My whole body goes stiff.
Because if I touch that phone now, the name on the screen will not read Maddie.
It’s going to read Tyler.
“No.” The word rips out of me before I can soften it, before I can think about how sharp it sounds in the air between us.
Kai tilts his head, studying me like I’ve just handed him a loaded weapon. “No?”
I fold my arms across my chest, though it does nothing to stop the shaking. “I don’t have to prove anything to you. You don’t get to demand that. You don’t get to?—”
Another buzz. Like the universe mocking me.
His lips twitch, but it isn’t a smile. It’s something darker. “Scarlett, if it’s Maddie, then what’s the problem?”
My throat burns, words sticking like tar. “Because it’s private. That’s why. Some things are allowed to be mine. Even from you.”
The second it leaves me, I regret it.
His hand curls tighter at my waist, not bruising but close, close enough that I can feel how much he wants to crush me into the truth. His voice comes low, raw, and lethal: “There is no part of you that’s just yours, baby. Not anymore.”
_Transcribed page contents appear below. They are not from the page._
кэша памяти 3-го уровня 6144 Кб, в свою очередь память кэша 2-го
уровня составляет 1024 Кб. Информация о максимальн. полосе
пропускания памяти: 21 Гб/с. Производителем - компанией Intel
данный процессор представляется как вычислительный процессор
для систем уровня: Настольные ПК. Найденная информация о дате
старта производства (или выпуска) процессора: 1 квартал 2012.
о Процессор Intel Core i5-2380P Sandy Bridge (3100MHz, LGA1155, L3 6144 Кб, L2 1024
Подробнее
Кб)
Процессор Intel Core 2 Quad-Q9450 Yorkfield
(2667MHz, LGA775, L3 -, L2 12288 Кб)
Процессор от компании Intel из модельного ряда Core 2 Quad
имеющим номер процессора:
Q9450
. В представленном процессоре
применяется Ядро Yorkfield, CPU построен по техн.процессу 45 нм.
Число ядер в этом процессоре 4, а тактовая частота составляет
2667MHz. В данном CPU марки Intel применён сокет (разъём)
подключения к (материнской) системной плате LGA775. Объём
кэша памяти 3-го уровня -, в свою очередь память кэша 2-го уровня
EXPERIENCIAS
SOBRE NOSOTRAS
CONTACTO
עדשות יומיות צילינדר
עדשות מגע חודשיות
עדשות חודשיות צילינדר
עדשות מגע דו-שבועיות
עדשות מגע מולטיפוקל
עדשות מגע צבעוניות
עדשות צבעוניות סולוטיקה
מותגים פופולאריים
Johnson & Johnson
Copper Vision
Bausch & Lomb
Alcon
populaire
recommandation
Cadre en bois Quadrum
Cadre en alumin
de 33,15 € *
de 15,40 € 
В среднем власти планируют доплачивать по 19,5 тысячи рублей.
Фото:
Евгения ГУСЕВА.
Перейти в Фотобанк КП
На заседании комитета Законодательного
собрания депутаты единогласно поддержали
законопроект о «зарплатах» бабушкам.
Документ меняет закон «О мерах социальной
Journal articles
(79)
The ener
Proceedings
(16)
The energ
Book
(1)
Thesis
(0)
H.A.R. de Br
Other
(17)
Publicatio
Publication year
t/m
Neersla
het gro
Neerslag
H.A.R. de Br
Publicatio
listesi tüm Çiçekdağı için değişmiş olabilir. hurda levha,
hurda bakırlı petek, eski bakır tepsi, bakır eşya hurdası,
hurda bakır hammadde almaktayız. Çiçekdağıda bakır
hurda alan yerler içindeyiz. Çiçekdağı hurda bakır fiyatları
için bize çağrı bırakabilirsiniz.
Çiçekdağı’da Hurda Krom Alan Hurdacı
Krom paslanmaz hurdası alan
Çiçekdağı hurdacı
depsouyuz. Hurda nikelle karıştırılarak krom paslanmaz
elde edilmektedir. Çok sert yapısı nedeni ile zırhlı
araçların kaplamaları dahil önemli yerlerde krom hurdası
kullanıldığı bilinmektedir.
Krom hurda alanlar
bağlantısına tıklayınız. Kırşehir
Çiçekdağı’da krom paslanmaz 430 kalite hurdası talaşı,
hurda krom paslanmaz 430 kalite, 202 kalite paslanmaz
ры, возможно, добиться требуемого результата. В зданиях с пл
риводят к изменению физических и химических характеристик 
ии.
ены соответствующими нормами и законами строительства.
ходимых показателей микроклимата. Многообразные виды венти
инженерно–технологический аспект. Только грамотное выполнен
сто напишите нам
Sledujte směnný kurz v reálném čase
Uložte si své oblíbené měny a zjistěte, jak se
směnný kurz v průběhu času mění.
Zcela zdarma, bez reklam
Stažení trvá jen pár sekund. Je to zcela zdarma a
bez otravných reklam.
My chest feels too tight, like his words have wrapped chains around my ribs. Not anymore. God, maybe he’s right. Maybe he’s already taken everything without even needing to ask.
My lips tremble, and I hate that he can see it. “You don’t own me,” I whisper, but it doesn’t sound like fire — it sounds like a plea.
Kai’s eyes narrow, a flash of something savage breaking through that stony mask. He leans closer until I can taste his breath, his voice a razoragainst my skin. “Then why do you look like you’re about to cry every time I touch you?”
My throat works, desperate to hold the lie together, but it’s fraying. “Because you won’t leave me alone,” I manage, barely audible, hating how it shakes.
He studies me for a long, merciless beat, like he can hear the truth scraping underneath my words. His thumb brushes the edge of my jaw, gentle where everything else about him is cruel. “You’re hiding something, Scar. I can smell it on you.”
I shook my head too hard, too fast. “There’s nothing. I swear. Just—just stop looking at me like that.”
But he doesn’t stop. His gaze carves me open, patient, hunting, waiting for the crack to become a confession.
“I said there’s nothing,” I snap, louder this time, sharp enough to sting my own tongue. My voice shakes, but I keep going, feeding the lie like it’s the only shield I have left. “You’re imagining things, Kai. You always do. You twist everything until it sounds the way you want it to.”
His jaw ticks, but he doesn’t flinch. He just stares, steady and unblinking, like a wolf waiting for the rabbit to wear itself out.
My nails dig crescents into my palms. If I stay still, maybe he won’t see how hard my pulse is racing, how close I am to shattering. “I’m not hiding anything. Not from you. Not from anyone.” The words taste bitter, but I force them out anyway.
He leans in until his shadow swallows me whole, his hand braced on the wall beside my head. “Lie to me again, baby,” he murmurs, quiet and lethal. “Go on. See what happens when I decide I’m done being patient.”
I swallow hard, but my chin stays lifted. “There’s nothing to tell.” My voice doesn’t break this time.
His smile is cold, cruel. “Then I’ll break it out of you.”
His hand is already sliding down, rough fingers grazing my hip like he’s seconds away from proving every threat he just whispered. My breath stalls, chest rising too fast, bracing for the inevitable.
And then?—
“Scarlett? Kai?”
The sound of my mother’s voice cuts through the walls like a blade.
We both freeze. My heart lurches up into my throat, panic burning hotter than his touch.
“Kids, we’re home!” my dad calls a second later, cheerful, oblivious.